The Politics of Presents.

So I’m at Target today doing a little Santa shopping for my four-year-old, Elby (luckily she’s not one of those super advanced four-year-olds you hear people brag about who can already read – otherwise I couldn’t even write this column) when it occurred to me that –horrors-I would have to buy gifts from Santa for my one-year-old twins as well. I hadn’t actually accounted for that because, after all, they’re ONE and don’t need or understand the concept of presents. But as I was grabbing a few things from Elby’s letter to Santa–a recorder, a book where you find the Disney fairy, a dream catcher (which, even though I found one at Barnes and Noble, I put back because, come on, it’s not the sixties and we don’t live on an Indian reservation) I pictured her waking up Christmas morning, finding her presents and then wondering why Santa didn’t bring the babies anything. “Were they bad this year?” she might wonder. “Am I more special?” “Do mommy and daddy love me more?” And the answer to all of those questions is of course, sort of. But that would require way too much explaining. Preschoolers have an innate sense of fairness. They are acutely aware of another child getting something they didn’t get as well as if they are favored over another child.  So, I realized, I’m screwed. I now have three kids to buy for and we’re on a budget.

 

After coming home and enjoying a little post shopping egg nog (made with low-fat egg nog mix), I calmed down quite a bit. I realized that with a couple of years behind me in the kid gift giving biz, I have a bit of knowledge. And as you know, knowledge is power. Not only that, but knowledge can prevent too much crying which is always a time and sanity saver. There are politics involved in gift giving and the best thing you can do is have a plan and then follow it no matter how many things you see that would be “just perfect!” for your adorable angel.

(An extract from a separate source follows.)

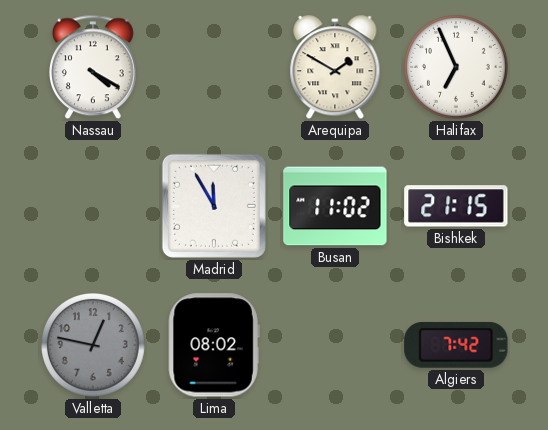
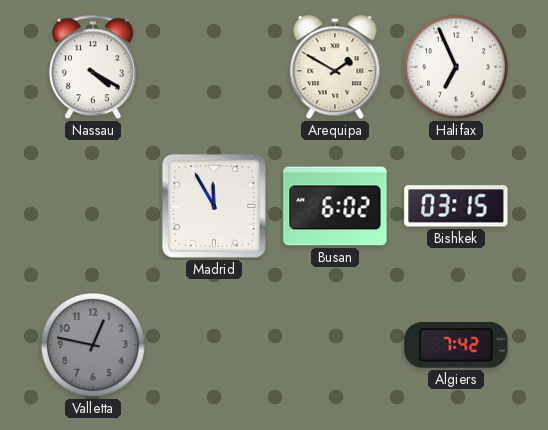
Busan: 11:02 -> 6:02
Bishkek: 21:15 -> 03:15
Lima: 08:02 -> none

Here are a few rules I am following that can help you get through most gift giving that involves the under preschool set:

 

1. At least for my daughter (and no, she’s not spoiled –she’s four) quantity over quality is best for both of us. If presented with a choice between a $45 dollar magic wand from a cool kid’s boutique that specializes in a one of a kind wand which is an artistic treasure certain to “enchant any child’s imagination” or five shitty magic wands from the 99 Cents store –I’m going to happily save over 40 bucks.  Plus, either way, the thing is going to have lost its newness after a few days anyway and land in a toy chest never to be seen again. Or at least until it’s discovered by another child who wants to play with it at which point it will suddenly be “My special wand!”

tvtrace
01.05.09

Good advice. My daughter is only two so this Christmas wasn't that big of a deal to her. While she was facinated with the tree the presents were secondary.But I can already tell next Christmas will be different. My husband and I will have to make an effort! Damn.

Tracy
http://themoxiereport.blogspot.com

AmyF
12.23.08

I will say that once the kids are 6 or 7, if you are hosting a birthday party at home, you can kill a good half hour just on opening presents and they are ALL quiet and absorbed in it. After stupidly doing a big "invite all the classmates and parents" party for our oldest when she was 4, we have the home party down to a science. 2 hours...play games, hot dogs, cake, presents, kick them out....well, it's better if you wait for their parents to get there before you do that.

Amy
www.sofiabean.com

LilMisBusy
12.23.08

This was a great column - spot on. Last year, my mother-in-law bought a (probably quite expensive) set of real cooking tools for our daughter who had just turned 4, and had gotten a new baby brother just a few days before as well. My daughter hated the set - didn't understand it, didn't want it, and was totally rude about it. There wasn't much I could do in my three-day-post-birth haze, but my mother-in-law was terribly offended, and lashed out at me because of it. It was a total disaster. Fortunately, my daughter and my mother-in-law both came around, and we now regularly use the kitchen tools. But it made me feel just awful at the time. This year, my mother-in-law asked for some advice before going shopping, and hopefully we won't have a repeat episode. And at least her first few Hanukkah gifts have been well-received!